It is interesting to note the order of the words, and hence of the thought, in the original. "Now the God of peace, who brought again from among [the] dead the Shepherd of the sheep" — that is how it runs. Then the apostle says, "the great One," for there are under shepherds; and finally, after saying "in virtue of [the] blood of an everlasting covenant," he adds "[even] our Lord Jesus" (ver. 20).
Now this collocation of the words plainly shows that the Shepherd character of the blessed Lord is the most prominent thing here. The sweetness of this is too apparent to need any labouring of the point. "The good Shepherd" (for all who have any acquaintance with Greek are aware that the adjective is emphatic by a device that is one of the numerous felicities of that most admirable tongue) gave His life for the sheep; "the great* Shepherd" is brought again from among the dead by the God of peace. Then the apostle tells us that the great Shepherd is, needless in one sense to say, the Lord Jesus. But His lordship is not the most salient feature of the passage. Yet this is a truth of which all genuine believers are rightly most tenacious. "Ye call me Master and Lord, and ye say well, for so I am" (John 13:13), said the Saviour just before He suffered. Even so; but now one aspect of truth, now another is in strong relief in the inspired word, and that according to the manifold (polypoikilos literally, variegated) wisdom of God.
{*The term in the original for "chief Shepherd" (1 Peter 5:4) is not a parallel expression, being a compound word.}
The expression "God of peace" naturally suggests the well-known passage in Philippians about the "peace of God." The former, of course, goes further, intimating that, as we have virtually said, peace is so characteristic of God that He can be called the God of peace. But the latter phrase — the "peace of God" — (and how much more is it than a mere phrase, describing, as it does, a blessed reality) is strikingly beautiful. The other day I was reading an article in one of the most outstanding of weekly journals, called "Gentle Bigotries," and some verses were quoted descriptive of the gentle bigotry (or rather what would seem to a careless outsider as bigotry) of one who must have been a saint of God. It spoke of her as living in a small paradise of her own, and so safely housed that
"Nor day nor night had power to fright
The peace of God that filled her eyes."
What more admirable description could be given of a believer in Christ, having "peace with God" (Rom. 5:1), letting "the peace of Christ" rule in the heart (Col. 3:15), and "filled with all joy and peace in believing" (Rom. 15:13)? And it struck one that this most desirable end must have been attained because the God of peace was working in her that which was well-pleasing in His sight.

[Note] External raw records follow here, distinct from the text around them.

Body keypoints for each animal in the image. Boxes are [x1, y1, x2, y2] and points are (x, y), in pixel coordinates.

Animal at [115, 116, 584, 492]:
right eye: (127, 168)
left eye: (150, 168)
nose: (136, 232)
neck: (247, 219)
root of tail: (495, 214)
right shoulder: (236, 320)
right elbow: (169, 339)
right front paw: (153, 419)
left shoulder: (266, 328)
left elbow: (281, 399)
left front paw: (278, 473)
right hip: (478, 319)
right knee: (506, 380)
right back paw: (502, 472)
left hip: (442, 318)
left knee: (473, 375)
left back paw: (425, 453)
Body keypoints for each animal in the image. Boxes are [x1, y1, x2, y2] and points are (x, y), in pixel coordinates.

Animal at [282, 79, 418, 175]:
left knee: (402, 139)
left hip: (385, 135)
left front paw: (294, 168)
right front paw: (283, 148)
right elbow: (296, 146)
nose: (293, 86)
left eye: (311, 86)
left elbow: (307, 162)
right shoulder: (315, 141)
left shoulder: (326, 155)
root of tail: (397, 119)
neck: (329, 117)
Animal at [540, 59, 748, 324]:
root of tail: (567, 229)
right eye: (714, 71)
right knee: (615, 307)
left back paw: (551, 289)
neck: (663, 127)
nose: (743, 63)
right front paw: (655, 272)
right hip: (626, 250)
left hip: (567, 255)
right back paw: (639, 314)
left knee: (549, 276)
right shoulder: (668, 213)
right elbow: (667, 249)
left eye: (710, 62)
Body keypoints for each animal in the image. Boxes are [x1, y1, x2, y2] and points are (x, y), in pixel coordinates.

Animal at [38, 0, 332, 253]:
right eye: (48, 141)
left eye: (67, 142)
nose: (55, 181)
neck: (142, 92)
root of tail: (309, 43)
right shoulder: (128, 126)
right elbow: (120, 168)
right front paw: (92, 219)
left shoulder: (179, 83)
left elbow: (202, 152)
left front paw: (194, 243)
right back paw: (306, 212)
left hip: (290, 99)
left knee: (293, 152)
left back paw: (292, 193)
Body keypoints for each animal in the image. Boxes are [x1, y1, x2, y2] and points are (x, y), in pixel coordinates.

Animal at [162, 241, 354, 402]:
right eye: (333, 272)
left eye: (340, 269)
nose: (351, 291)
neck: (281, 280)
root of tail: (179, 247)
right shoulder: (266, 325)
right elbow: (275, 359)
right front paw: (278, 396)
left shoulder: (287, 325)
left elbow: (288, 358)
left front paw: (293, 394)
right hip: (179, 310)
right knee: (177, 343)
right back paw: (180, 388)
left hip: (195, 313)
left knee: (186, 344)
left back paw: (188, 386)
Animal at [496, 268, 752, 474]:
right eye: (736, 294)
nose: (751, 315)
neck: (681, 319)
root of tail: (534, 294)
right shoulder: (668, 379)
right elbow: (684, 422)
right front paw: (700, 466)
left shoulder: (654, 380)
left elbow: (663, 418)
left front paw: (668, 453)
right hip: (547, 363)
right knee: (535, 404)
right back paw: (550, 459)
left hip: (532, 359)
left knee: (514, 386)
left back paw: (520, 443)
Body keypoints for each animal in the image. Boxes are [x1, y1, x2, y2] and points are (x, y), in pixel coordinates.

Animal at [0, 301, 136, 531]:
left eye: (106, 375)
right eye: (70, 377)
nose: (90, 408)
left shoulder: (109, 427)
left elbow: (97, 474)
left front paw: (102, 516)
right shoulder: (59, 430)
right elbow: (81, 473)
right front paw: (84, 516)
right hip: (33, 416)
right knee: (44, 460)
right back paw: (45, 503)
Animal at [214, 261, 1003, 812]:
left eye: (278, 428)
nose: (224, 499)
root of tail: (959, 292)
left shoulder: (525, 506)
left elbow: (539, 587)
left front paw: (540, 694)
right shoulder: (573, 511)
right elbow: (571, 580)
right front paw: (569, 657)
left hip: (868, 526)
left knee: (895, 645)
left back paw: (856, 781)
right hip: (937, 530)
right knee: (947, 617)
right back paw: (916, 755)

But to proceed. We read next of the power in virtue of which our Lord was brought again from the dead. It was "by the blood of an everlasting covenant." Oh, the amazing potency of these words, of whose profound meaning we can, as it were, but touch the fringe! The readers of this magazine, less than most perhaps, need to be reminded of the abiding efficacy of that sacred, that cleansing tide, the precious blood of Christ. But none can fathom the counsels of eternity. There are, as we know, somewhat parallel passages in the New Testament, equally sublime, equally unfathomable. Elsewhere the Saviour is spoken of as "raised from the dead by the glory of the Father" (Rom. 6:4), even as "by the eternal Spirit he offered himself without spot to God (Heb. 9:14), where the power of the blood of Christ is strikingly enforced. It purges the conscience; it lays the basis of an eternal covenant of another day, into the antecedent blessings of which we meanwhile are brought who now believe. And in the power of that blood so charged with blessing for man did God raise our Lord from the dead. Undoubtedly, also, the Lord ascended by His own inherent right and power. "Destroy this temple, and in three days I will raise it up" (John 2:19). And more than this. The corn of wheat might have abode alone, and never died at all. But then, where had we come in? "Without shedding of blood there is no remission" (Heb. 9:22).
A word on the expression "make [you] perfect." There are various senses, as we know, in which perfection is spoken of in the New Testament. There is perfection of standing, which is absolute, and the same for the humblest believer as for the apostle Paul, there is the sinless perfection that cannot obtain while we are here below, and there is at least one other perfection, that of full growth, which would seem to be alluded to in the passage we are considering. But the term perfect (teleios) or "full-grown," is really not used in our text. "Make perfect" is here but one word, and might be rendered "adjust." For that is the literal force of the word, shading off, as here, to the idea of makincY complete or perfect. The same word is found in Gal. 6:1, where it is rightly rendered "restore" (see Authorised and Revised Versions, and also J.N.D.'s). There is implied, as one has said, the supplying of whatever has been defective, the repairing of whatever has been decayed. And all this, of course, for the paramount reason that God's will must be accomplished in His children.
Lastly, it is interesting to note that the word rendered "working" is not the same as in the familiar passage in Philippians, where we read that "it is God which worketh in you both to will and to do of his good pleasure" (Phil. 2:13). There God is said to he the One who energises the believer, the Holy Spirit being, of course, the power. Here the word used is that which habitually means to create, and the result, rather than the process, seems to be the leading thought of the apostle. Each word is surely appropriate in its place. And it is well to note also that even here in Hebrews, where, as it appears, results are the chief point, yet the means cannot be left in the background. It is "through Jesus Christ." And so with a due ascription of praise to Him who is Lord of all ("to whom be the glory for ever and ever. Amen"), the beautiful prayer closes. R.B.